Recorded data
━━━━━━━━━━━━━━━━━━━━━━━━━━━━━━
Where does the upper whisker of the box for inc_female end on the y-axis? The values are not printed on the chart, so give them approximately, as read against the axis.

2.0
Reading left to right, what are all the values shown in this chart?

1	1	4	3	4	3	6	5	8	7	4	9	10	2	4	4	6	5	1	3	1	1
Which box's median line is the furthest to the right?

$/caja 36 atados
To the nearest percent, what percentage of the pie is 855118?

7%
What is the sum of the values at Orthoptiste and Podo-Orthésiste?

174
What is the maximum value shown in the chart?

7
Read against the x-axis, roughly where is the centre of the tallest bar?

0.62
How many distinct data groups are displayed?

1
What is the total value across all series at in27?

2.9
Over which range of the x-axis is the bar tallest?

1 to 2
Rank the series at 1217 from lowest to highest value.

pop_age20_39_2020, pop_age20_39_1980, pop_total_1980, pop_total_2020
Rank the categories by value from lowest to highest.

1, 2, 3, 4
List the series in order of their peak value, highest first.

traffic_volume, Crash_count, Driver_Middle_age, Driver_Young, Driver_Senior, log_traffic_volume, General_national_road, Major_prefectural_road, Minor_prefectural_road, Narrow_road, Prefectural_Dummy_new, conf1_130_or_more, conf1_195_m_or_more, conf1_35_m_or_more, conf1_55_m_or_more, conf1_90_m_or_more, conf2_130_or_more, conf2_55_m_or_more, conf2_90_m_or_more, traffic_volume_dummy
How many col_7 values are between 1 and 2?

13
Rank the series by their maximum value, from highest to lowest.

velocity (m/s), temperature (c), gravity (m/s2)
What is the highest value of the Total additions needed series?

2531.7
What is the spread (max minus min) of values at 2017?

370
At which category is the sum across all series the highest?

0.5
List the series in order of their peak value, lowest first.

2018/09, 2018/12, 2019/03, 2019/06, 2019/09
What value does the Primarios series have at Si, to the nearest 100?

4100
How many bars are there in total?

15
━━━━━━━━━━━━━━━━━━━━━━━━━━━━━━
* _EXERCISE AIM_
Render every line of the records above as a numbered list, dropping the blank lines.

* _SOLUTION TO THIS PROBLEM_
1. Where does the upper whisker of the box for inc_female end on the y-axis? The values are not printed on the chart, so give them approximately, as read against the axis.
2. 2.0
3. Reading left to right, what are all the values shown in this chart?
4. 1	1	4	3	4	3	6	5	8	7	4	9	10	2	4	4	6	5	1	3	1	1
5. Which box's median line is the furthest to the right?
6. $/caja 36 atados
7. To the nearest percent, what percentage of the pie is 855118?
8. 7%
9. What is the sum of the values at Orthoptiste and Podo-Orthésiste?
10. 174
11. What is the maximum value shown in the chart?
12. 7
13. Read against the x-axis, roughly where is the centre of the tallest bar?
14. 0.62
15. How many distinct data groups are displayed?
16. 1
17. What is the total value across all series at in27?
18. 2.9
19. Over which range of the x-axis is the bar tallest?
20. 1 to 2
21. Rank the series at 1217 from lowest to highest value.
22. pop_age20_39_2020, pop_age20_39_1980, pop_total_1980, pop_total_2020
23. Rank the categories by value from lowest to highest.
24. 1, 2, 3, 4
25. List the series in order of their peak value, highest first.
26. traffic_volume, Crash_count, Driver_Middle_age, Driver_Young, Driver_Senior, log_traffic_volume, General_national_road, Major_prefectural_road, Minor_prefectural_road, Narrow_road, Prefectural_Dummy_new, conf1_130_or_more, conf1_195_m_or_more, conf1_35_m_or_more, conf1_55_m_or_more, conf1_90_m_or_more, conf2_130_or_more, conf2_55_m_or_more, conf2_90_m_or_more, traffic_volume_dummy
27. How many col_7 values are between 1 and 2?
28. 13
29. Rank the series by their maximum value, from highest to lowest.
30. velocity (m/s), temperature (c), gravity (m/s2)
31. What is the highest value of the Total additions needed series?
32. 2531.7
33. What is the spread (max minus min) of values at 2017?
34. 370
35. At which category is the sum across all series the highest?
36. 0.5
37. List the series in order of their peak value, lowest first.
38. 2018/09, 2018/12, 2019/03, 2019/06, 2019/09
39. What value does the Primarios series have at Si, to the nearest 100?
40. 4100
41. How many bars are there in total?
42. 15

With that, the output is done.